Ad avvicinarlo alla letteratura è soprattutto l’amicizia con Enrico Pea, giovane intellettuale versiliano che in quel tempo abita ad Alessandria dove si dedica al commercio: nella soffitta della segheria-emporio di questi, chiamata la “Baracca rossa”, Ungaretti conosce una varia umanità di transfughi da tutta Europa, accomunati dall’amore per l’arte e dalle idee politiche vicine all’anarchia. Contemporaneamente affina la sua formazione letteraria, studiando soprattutto i testi di Baudelaire, Mallarmé e d’Annunzio, nel quadro di una cultura bilingue (italiana e francese), alimentata dalla vorace lettura di due importanti riviste: la fiorentina “La Voce” e la parigina “Mercure de France”.

Quando nel 1912 si trasferisce a Parigi, Ungaretti può dunque già disporre di un notevole bagaglio culturale.

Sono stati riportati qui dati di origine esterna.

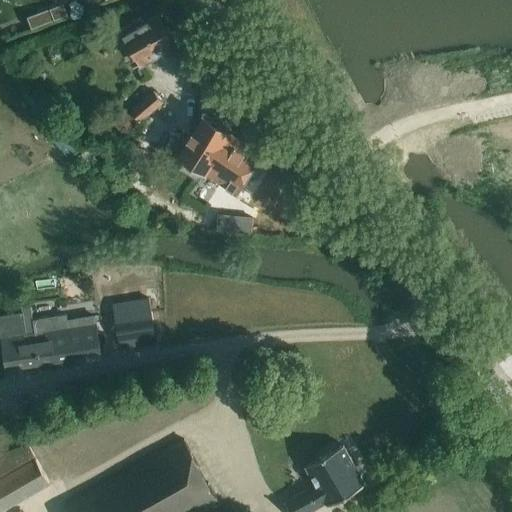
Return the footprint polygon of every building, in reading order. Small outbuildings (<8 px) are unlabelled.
[(62,4),(48,10),(53,21),(66,16),(62,4)] [(177,43),(160,12),(145,21),(142,15),(120,27),(141,63),(160,53),(177,43)] [(125,136),(138,125),(135,121),(161,100),(155,92),(115,123),(125,136)] [(211,119),(204,115),(193,133),(181,151),(240,187),(249,172),(256,176),(268,157),(228,131),(228,129),(223,126),(223,125),(223,121),(215,116),(212,117),(211,119)] [(108,177),(116,169),(87,140),(79,148),(108,177)] [(241,216),(240,230),(251,231),(252,217),(241,216)] [(149,298),(113,303),(118,334),(153,329),(149,298)] [(39,363),(32,317),(30,300),(20,301),(22,311),(0,314),(0,334),(5,368),(39,363)] [(72,353),(85,351),(100,349),(95,315),(76,318),(76,321),(68,322),(66,313),(32,317),(39,363),(73,358),(72,353)] [(213,511),(221,508),(193,456),(184,438),(65,505),(69,511),(213,511)] [(0,511),(47,483),(28,443),(0,453),(0,511)] [(327,503),(347,492),(365,482),(343,443),(305,464),(316,482),(283,500),(290,511),(305,511),(326,501),(327,503)]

L’esperienza francese, a sua volta, si rivela estremamente feconda: la mattina frequenta la facoltà di Lettere della Sorbona, seguendo soprattutto i corsi del filosofo Henri Bergson; la sera incontra nei caffè poeti e pittori dell’avanguardia (tra i quali Guillaume Apollinaire), ma si intrattiene anche con gli intellettuali italiani che in quel periodo frequentano la capitale francese, da Ardengo Soffici a Giovanni Papini, ai quali si sente unito dal desiderio di svecchiare la cultura italiana tradizionale, già del resto messa in crisi dagli attacchi futuristi.

Lo scoppio della Prima guerra mondiale lo costringe a imprimere una svolta alla sua esistenza: il poeta, che intanto ha pubblicato i primi versi, ospitati nel 1915 dalla rivista futurista “Lacerba”, decide di tornare in patria per arruolarsi volontario come soldato semplice: «Qualsiasi cosa», ricorderà anni dopo, «m’avesse minimamente distinto da un altro fante, mi sarebbe sembrata un odioso privilegio e un gesto offensivo verso il popolo al quale, accettando la guerra nello stato più umile, avevo inteso dare un segno di completa dedizione». Viene inviato sul Carso, dove i suoi entusiasmi interventisti si spengono a contatto con la disorganizzazione in cui versa l’esercito italiano: dall’esperienza vissuta al fronte nascono le poesie edite nel 1916 nelle ottanta copie della sua prima raccolta: Il porto sepolto.

Al termine del conflitto, Ungaretti torna a Parigi in qualità di corrispondente del “Popolo d’Italia”, il giornale fondato da Benito Mussolini. Al futuro dittatore lo lega il desiderio di vedere attuata in Italia una rivoluzione «nell’ordine», che sappia ricostituire lo «spirito di coesione» e «di unità della nazione», e così nel 1919 si unisce ai Fasci di combattimento.